Passage to read:
We can discount McCain, but Buffett?

Anyone who looked at the news saw that we were doomed (hint, NEVER- EVER-EVER-EVER TRADE THE NEWS).

The news was right… for a few months.  The market continued to collapse until it hit that ominous 666 in March 2009.  But the news was wrong… for a few years.  It all depends on your time frame.  Buffett was looking through a different hour glass than most of us.  I remember pointing out to my family in late 2008 that the total market bullish percent index had fallen below 10 the day before Buffett was screaming to buy.  For most traditionalists, that’s about as clear an over-sold buy opportunity as you can get.

Those kinds of broad market opportunities don’t happen very often, but on any given day we can look for value in individual stocks.  Each stock is its own market – we don’t have to wait thousands of days for a market opportunity, because on any given day we can search thousands of stocks for a value opportunity.

A few weeks ago I did a fundamental screen of all the stocks in the market – and AAPL came up in first place.  First, among thousands!  And then it immediately went down another five percent.  Go figure.

The truth is that fundamentals have a bad rap because they get better looking the more the price of a stock tanks.  In other words, fundamentals are like some crazy carnival mirror image of price: the more “wrong” they appear to be, the more “right” they really are.  That’s not always true, of course.  There are indeed value traps out there.  And we can never screen them all out.  But ON AVERAGE a stock is a better buy the cheaper it becomes.

Entries taken from a collection:
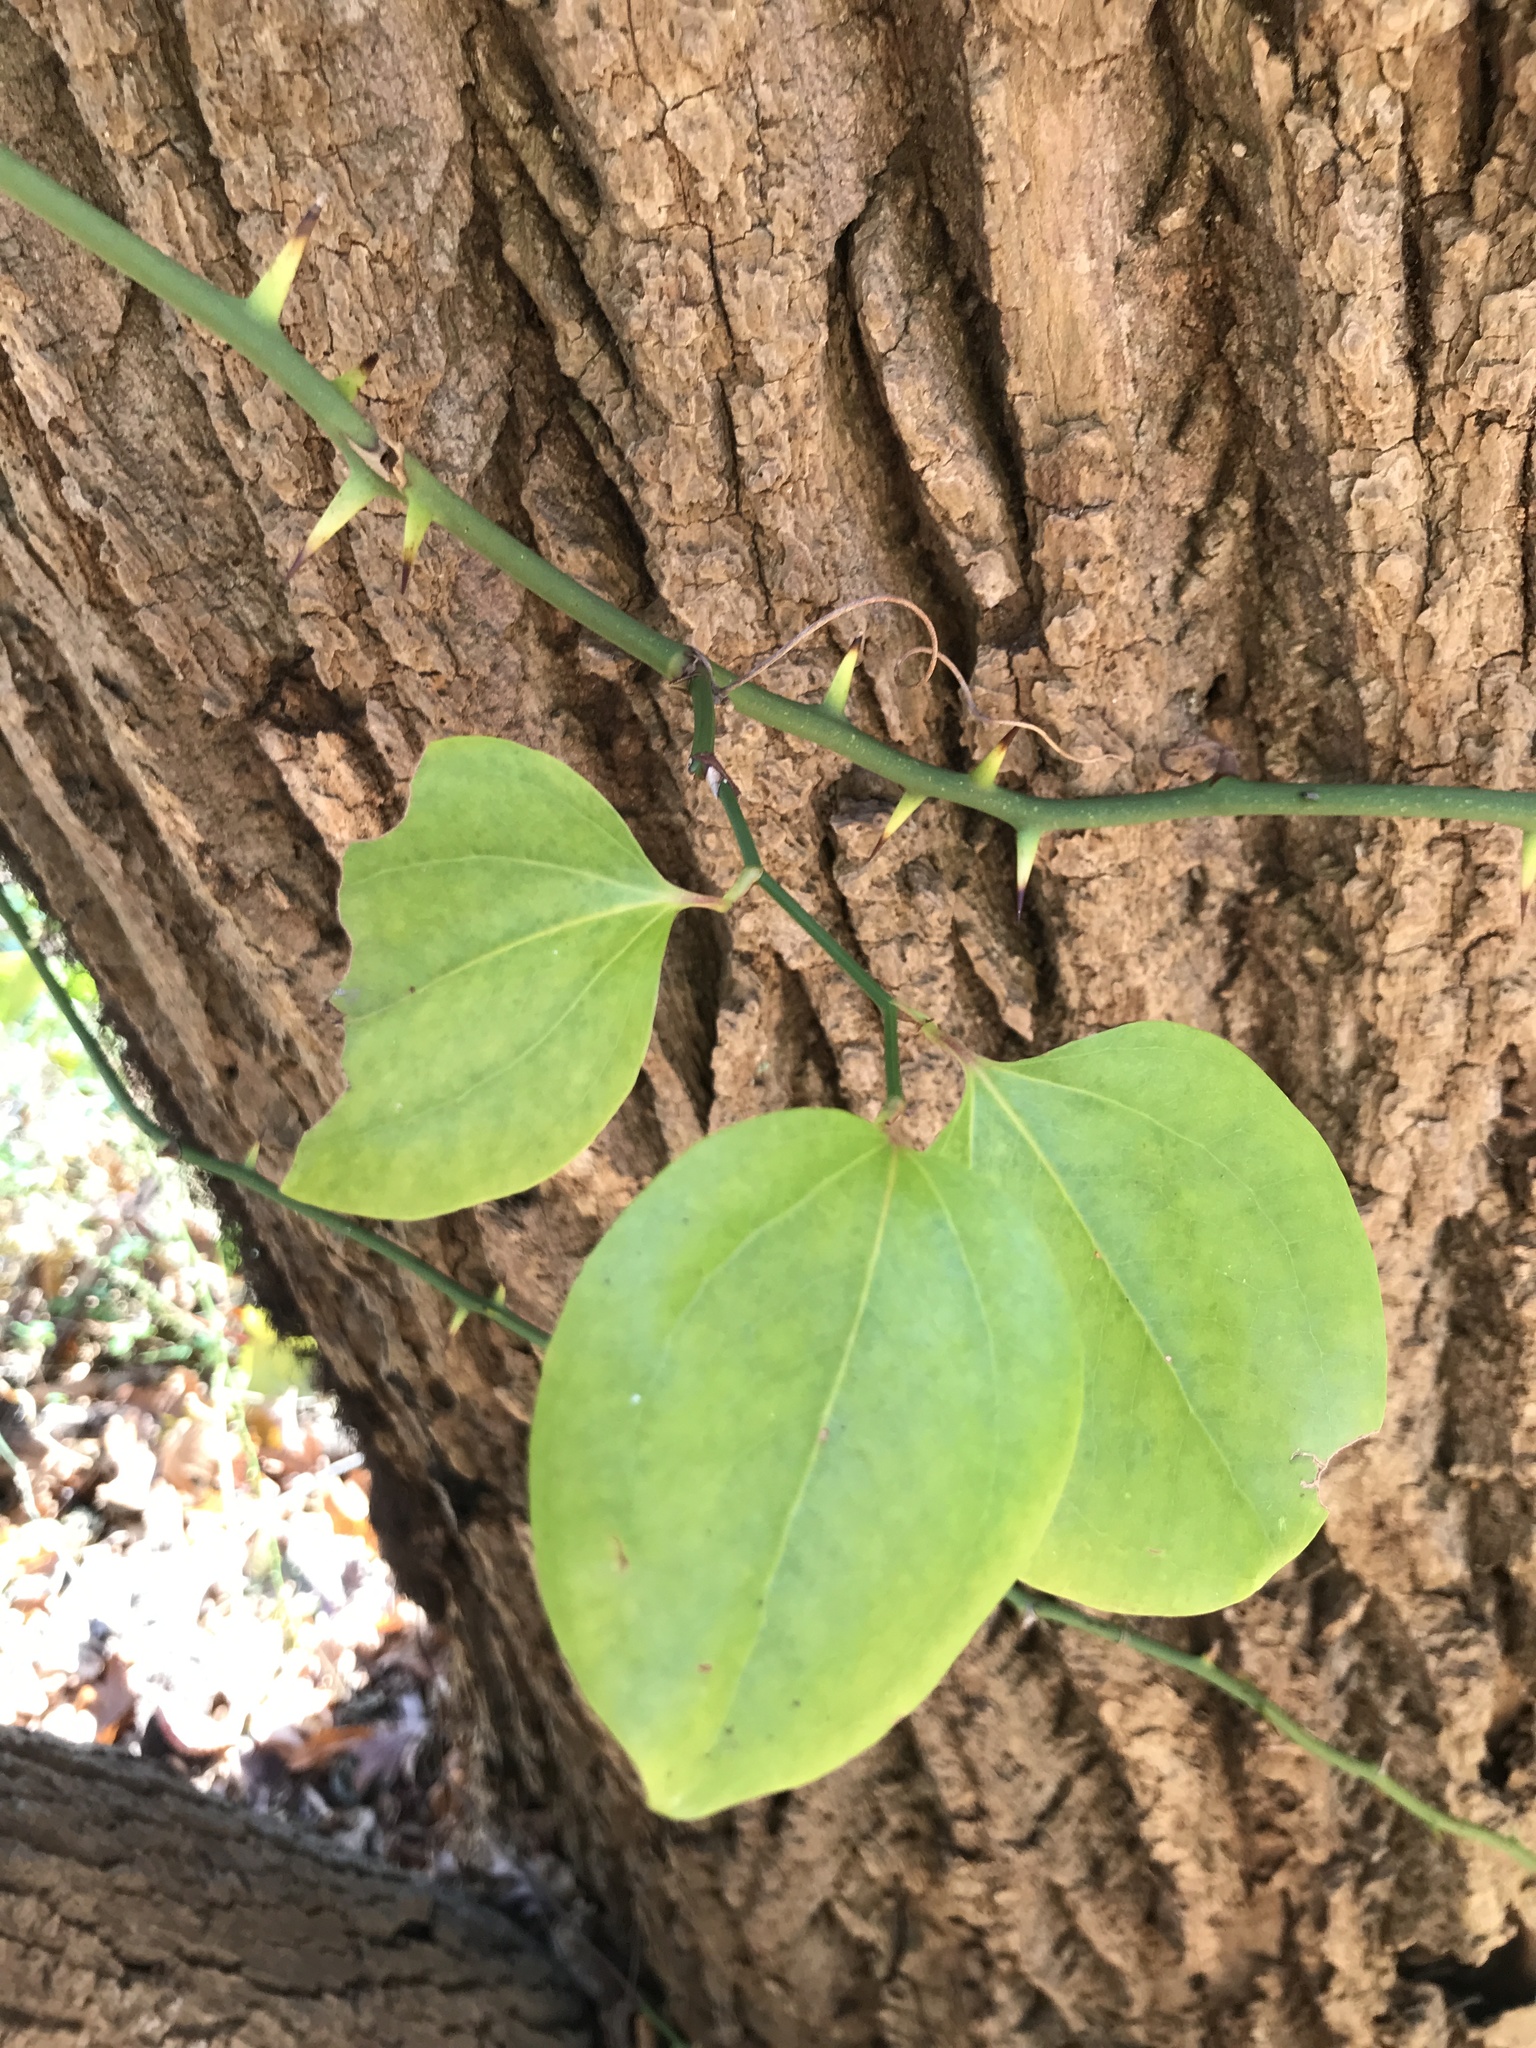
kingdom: Plantae
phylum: Tracheophyta
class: Liliopsida
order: Liliales
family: Smilacaceae
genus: Smilax
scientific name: Smilax rotundifolia
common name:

Directive: From the market commentary above the records, write out word for word the stretch from "We can discount" through "you can get.".

Finished answer:
We can discount McCain, but Buffett?

Anyone who looked at the news saw that we were doomed (hint, NEVER- EVER-EVER-EVER TRADE THE NEWS).

The news was right… for a few months.  The market continued to collapse until it hit that ominous 666 in March 2009.  But the news was wrong… for a few years.  It all depends on your time frame.  Buffett was looking through a different hour glass than most of us.  I remember pointing out to my family in late 2008 that the total market bullish percent index had fallen below 10 the day before Buffett was screaming to buy.  For most traditionalists, that’s about as clear an over-sold buy opportunity as you can get.